> _Problem description_: Please retype every line of the items below without changing anything.

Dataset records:
>>>>>

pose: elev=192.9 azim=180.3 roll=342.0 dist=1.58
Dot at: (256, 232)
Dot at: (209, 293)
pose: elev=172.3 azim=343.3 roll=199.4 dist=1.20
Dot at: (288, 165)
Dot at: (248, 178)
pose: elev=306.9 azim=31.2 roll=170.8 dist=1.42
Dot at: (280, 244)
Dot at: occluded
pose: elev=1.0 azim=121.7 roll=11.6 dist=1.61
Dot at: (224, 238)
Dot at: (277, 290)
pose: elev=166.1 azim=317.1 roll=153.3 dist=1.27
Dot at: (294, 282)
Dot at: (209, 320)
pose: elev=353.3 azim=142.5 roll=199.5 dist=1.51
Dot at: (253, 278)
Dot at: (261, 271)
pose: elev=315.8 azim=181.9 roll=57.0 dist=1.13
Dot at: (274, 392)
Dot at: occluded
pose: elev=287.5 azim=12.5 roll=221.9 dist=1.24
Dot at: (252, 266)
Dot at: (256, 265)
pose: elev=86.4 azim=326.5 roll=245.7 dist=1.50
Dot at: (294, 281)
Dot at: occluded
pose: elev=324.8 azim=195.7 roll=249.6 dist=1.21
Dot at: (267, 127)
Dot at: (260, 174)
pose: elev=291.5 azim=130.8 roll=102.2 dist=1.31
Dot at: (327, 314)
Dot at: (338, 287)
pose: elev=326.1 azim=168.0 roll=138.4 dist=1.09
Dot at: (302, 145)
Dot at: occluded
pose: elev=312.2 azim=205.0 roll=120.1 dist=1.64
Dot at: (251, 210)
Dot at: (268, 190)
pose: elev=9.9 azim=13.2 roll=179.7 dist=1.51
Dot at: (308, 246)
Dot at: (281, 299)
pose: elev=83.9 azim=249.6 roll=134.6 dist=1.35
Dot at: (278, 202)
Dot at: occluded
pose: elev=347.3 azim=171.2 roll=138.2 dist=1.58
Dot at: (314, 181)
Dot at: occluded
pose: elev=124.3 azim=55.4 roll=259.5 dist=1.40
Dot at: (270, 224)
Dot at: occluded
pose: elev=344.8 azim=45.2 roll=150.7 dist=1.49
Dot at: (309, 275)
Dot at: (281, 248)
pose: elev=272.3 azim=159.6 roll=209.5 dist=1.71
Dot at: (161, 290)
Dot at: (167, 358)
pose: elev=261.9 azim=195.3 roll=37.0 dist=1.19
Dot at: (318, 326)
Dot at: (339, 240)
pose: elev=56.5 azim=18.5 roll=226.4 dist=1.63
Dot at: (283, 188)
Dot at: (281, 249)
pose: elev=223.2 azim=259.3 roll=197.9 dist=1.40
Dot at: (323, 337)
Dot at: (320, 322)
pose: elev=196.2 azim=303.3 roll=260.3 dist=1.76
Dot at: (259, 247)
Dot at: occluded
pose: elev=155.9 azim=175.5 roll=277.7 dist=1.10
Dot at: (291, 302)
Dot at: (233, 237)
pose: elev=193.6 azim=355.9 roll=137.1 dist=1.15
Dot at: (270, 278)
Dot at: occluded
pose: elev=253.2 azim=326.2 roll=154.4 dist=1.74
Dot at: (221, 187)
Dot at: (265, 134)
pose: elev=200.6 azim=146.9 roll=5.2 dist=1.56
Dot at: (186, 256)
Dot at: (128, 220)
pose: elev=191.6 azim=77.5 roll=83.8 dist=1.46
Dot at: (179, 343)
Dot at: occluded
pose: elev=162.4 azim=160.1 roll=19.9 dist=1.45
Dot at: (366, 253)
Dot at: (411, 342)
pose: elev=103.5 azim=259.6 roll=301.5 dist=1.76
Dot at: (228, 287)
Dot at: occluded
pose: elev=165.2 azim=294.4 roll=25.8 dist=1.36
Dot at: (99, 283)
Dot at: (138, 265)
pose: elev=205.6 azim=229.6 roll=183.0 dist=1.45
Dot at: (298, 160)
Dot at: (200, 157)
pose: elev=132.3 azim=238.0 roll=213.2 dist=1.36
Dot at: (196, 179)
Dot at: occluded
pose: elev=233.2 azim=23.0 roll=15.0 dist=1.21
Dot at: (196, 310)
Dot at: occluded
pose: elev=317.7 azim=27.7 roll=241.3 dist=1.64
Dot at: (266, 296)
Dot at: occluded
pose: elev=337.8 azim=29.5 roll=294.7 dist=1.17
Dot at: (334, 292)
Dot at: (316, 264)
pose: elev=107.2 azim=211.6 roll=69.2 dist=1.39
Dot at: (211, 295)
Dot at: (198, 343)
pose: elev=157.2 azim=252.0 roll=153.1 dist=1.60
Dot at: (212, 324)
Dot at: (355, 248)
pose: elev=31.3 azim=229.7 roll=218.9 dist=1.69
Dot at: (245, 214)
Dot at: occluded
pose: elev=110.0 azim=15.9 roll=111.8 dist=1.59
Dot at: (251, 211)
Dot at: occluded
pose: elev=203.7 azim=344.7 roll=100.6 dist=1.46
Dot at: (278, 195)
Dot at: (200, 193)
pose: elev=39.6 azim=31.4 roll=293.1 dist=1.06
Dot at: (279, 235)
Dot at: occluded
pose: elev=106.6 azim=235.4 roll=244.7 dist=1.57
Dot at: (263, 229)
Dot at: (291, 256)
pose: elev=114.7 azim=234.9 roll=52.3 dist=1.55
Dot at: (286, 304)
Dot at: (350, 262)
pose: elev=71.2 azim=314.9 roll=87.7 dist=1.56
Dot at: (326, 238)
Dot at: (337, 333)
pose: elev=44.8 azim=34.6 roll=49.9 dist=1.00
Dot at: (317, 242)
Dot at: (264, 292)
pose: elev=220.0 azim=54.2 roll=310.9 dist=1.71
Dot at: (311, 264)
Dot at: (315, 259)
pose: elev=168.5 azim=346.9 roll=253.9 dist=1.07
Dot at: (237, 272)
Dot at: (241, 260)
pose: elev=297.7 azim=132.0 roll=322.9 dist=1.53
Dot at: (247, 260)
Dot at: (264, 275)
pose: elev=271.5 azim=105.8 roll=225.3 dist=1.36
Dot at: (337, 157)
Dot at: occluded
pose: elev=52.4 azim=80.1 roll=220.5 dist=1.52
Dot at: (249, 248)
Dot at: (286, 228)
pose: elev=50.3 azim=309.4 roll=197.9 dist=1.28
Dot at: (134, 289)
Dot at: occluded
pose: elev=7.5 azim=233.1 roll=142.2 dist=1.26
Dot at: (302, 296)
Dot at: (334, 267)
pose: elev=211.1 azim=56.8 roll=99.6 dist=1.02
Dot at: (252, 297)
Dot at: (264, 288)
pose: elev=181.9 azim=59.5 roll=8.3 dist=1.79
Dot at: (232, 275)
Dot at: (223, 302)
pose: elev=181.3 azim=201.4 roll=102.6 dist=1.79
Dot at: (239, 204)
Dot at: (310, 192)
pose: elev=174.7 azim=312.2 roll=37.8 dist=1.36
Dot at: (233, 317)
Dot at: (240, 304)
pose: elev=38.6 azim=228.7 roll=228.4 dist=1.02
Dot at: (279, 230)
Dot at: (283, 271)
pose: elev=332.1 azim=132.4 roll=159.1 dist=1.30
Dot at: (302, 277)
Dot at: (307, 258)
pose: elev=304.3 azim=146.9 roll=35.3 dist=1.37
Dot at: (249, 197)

<<<<<

> _Response to this task_:
pose: elev=192.9 azim=180.3 roll=342.0 dist=1.58
Dot at: (256, 232)
Dot at: (209, 293)
pose: elev=172.3 azim=343.3 roll=199.4 dist=1.20
Dot at: (288, 165)
Dot at: (248, 178)
pose: elev=306.9 azim=31.2 roll=170.8 dist=1.42
Dot at: (280, 244)
Dot at: occluded
pose: elev=1.0 azim=121.7 roll=11.6 dist=1.61
Dot at: (224, 238)
Dot at: (277, 290)
pose: elev=166.1 azim=317.1 roll=153.3 dist=1.27
Dot at: (294, 282)
Dot at: (209, 320)
pose: elev=353.3 azim=142.5 roll=199.5 dist=1.51
Dot at: (253, 278)
Dot at: (261, 271)
pose: elev=315.8 azim=181.9 roll=57.0 dist=1.13
Dot at: (274, 392)
Dot at: occluded
pose: elev=287.5 azim=12.5 roll=221.9 dist=1.24
Dot at: (252, 266)
Dot at: (256, 265)
pose: elev=86.4 azim=326.5 roll=245.7 dist=1.50
Dot at: (294, 281)
Dot at: occluded
pose: elev=324.8 azim=195.7 roll=249.6 dist=1.21
Dot at: (267, 127)
Dot at: (260, 174)
pose: elev=291.5 azim=130.8 roll=102.2 dist=1.31
Dot at: (327, 314)
Dot at: (338, 287)
pose: elev=326.1 azim=168.0 roll=138.4 dist=1.09
Dot at: (302, 145)
Dot at: occluded
pose: elev=312.2 azim=205.0 roll=120.1 dist=1.64
Dot at: (251, 210)
Dot at: (268, 190)
pose: elev=9.9 azim=13.2 roll=179.7 dist=1.51
Dot at: (308, 246)
Dot at: (281, 299)
pose: elev=83.9 azim=249.6 roll=134.6 dist=1.35
Dot at: (278, 202)
Dot at: occluded
pose: elev=347.3 azim=171.2 roll=138.2 dist=1.58
Dot at: (314, 181)
Dot at: occluded
pose: elev=124.3 azim=55.4 roll=259.5 dist=1.40
Dot at: (270, 224)
Dot at: occluded
pose: elev=344.8 azim=45.2 roll=150.7 dist=1.49
Dot at: (309, 275)
Dot at: (281, 248)
pose: elev=272.3 azim=159.6 roll=209.5 dist=1.71
Dot at: (161, 290)
Dot at: (167, 358)
pose: elev=261.9 azim=195.3 roll=37.0 dist=1.19
Dot at: (318, 326)
Dot at: (339, 240)
pose: elev=56.5 azim=18.5 roll=226.4 dist=1.63
Dot at: (283, 188)
Dot at: (281, 249)
pose: elev=223.2 azim=259.3 roll=197.9 dist=1.40
Dot at: (323, 337)
Dot at: (320, 322)
pose: elev=196.2 azim=303.3 roll=260.3 dist=1.76
Dot at: (259, 247)
Dot at: occluded
pose: elev=155.9 azim=175.5 roll=277.7 dist=1.10
Dot at: (291, 302)
Dot at: (233, 237)
pose: elev=193.6 azim=355.9 roll=137.1 dist=1.15
Dot at: (270, 278)
Dot at: occluded
pose: elev=253.2 azim=326.2 roll=154.4 dist=1.74
Dot at: (221, 187)
Dot at: (265, 134)
pose: elev=200.6 azim=146.9 roll=5.2 dist=1.56
Dot at: (186, 256)
Dot at: (128, 220)
pose: elev=191.6 azim=77.5 roll=83.8 dist=1.46
Dot at: (179, 343)
Dot at: occluded
pose: elev=162.4 azim=160.1 roll=19.9 dist=1.45
Dot at: (366, 253)
Dot at: (411, 342)
pose: elev=103.5 azim=259.6 roll=301.5 dist=1.76
Dot at: (228, 287)
Dot at: occluded
pose: elev=165.2 azim=294.4 roll=25.8 dist=1.36
Dot at: (99, 283)
Dot at: (138, 265)
pose: elev=205.6 azim=229.6 roll=183.0 dist=1.45
Dot at: (298, 160)
Dot at: (200, 157)
pose: elev=132.3 azim=238.0 roll=213.2 dist=1.36
Dot at: (196, 179)
Dot at: occluded
pose: elev=233.2 azim=23.0 roll=15.0 dist=1.21
Dot at: (196, 310)
Dot at: occluded
pose: elev=317.7 azim=27.7 roll=241.3 dist=1.64
Dot at: (266, 296)
Dot at: occluded
pose: elev=337.8 azim=29.5 roll=294.7 dist=1.17
Dot at: (334, 292)
Dot at: (316, 264)
pose: elev=107.2 azim=211.6 roll=69.2 dist=1.39
Dot at: (211, 295)
Dot at: (198, 343)
pose: elev=157.2 azim=252.0 roll=153.1 dist=1.60
Dot at: (212, 324)
Dot at: (355, 248)
pose: elev=31.3 azim=229.7 roll=218.9 dist=1.69
Dot at: (245, 214)
Dot at: occluded
pose: elev=110.0 azim=15.9 roll=111.8 dist=1.59
Dot at: (251, 211)
Dot at: occluded
pose: elev=203.7 azim=344.7 roll=100.6 dist=1.46
Dot at: (278, 195)
Dot at: (200, 193)
pose: elev=39.6 azim=31.4 roll=293.1 dist=1.06
Dot at: (279, 235)
Dot at: occluded
pose: elev=106.6 azim=235.4 roll=244.7 dist=1.57
Dot at: (263, 229)
Dot at: (291, 256)
pose: elev=114.7 azim=234.9 roll=52.3 dist=1.55
Dot at: (286, 304)
Dot at: (350, 262)
pose: elev=71.2 azim=314.9 roll=87.7 dist=1.56
Dot at: (326, 238)
Dot at: (337, 333)
pose: elev=44.8 azim=34.6 roll=49.9 dist=1.00
Dot at: (317, 242)
Dot at: (264, 292)
pose: elev=220.0 azim=54.2 roll=310.9 dist=1.71
Dot at: (311, 264)
Dot at: (315, 259)
pose: elev=168.5 azim=346.9 roll=253.9 dist=1.07
Dot at: (237, 272)
Dot at: (241, 260)
pose: elev=297.7 azim=132.0 roll=322.9 dist=1.53
Dot at: (247, 260)
Dot at: (264, 275)
pose: elev=271.5 azim=105.8 roll=225.3 dist=1.36
Dot at: (337, 157)
Dot at: occluded
pose: elev=52.4 azim=80.1 roll=220.5 dist=1.52
Dot at: (249, 248)
Dot at: (286, 228)
pose: elev=50.3 azim=309.4 roll=197.9 dist=1.28
Dot at: (134, 289)
Dot at: occluded
pose: elev=7.5 azim=233.1 roll=142.2 dist=1.26
Dot at: (302, 296)
Dot at: (334, 267)
pose: elev=211.1 azim=56.8 roll=99.6 dist=1.02
Dot at: (252, 297)
Dot at: (264, 288)
pose: elev=181.9 azim=59.5 roll=8.3 dist=1.79
Dot at: (232, 275)
Dot at: (223, 302)
pose: elev=181.3 azim=201.4 roll=102.6 dist=1.79
Dot at: (239, 204)
Dot at: (310, 192)
pose: elev=174.7 azim=312.2 roll=37.8 dist=1.36
Dot at: (233, 317)
Dot at: (240, 304)
pose: elev=38.6 azim=228.7 roll=228.4 dist=1.02
Dot at: (279, 230)
Dot at: (283, 271)
pose: elev=332.1 azim=132.4 roll=159.1 dist=1.30
Dot at: (302, 277)
Dot at: (307, 258)
pose: elev=304.3 azim=146.9 roll=35.3 dist=1.37
Dot at: (249, 197)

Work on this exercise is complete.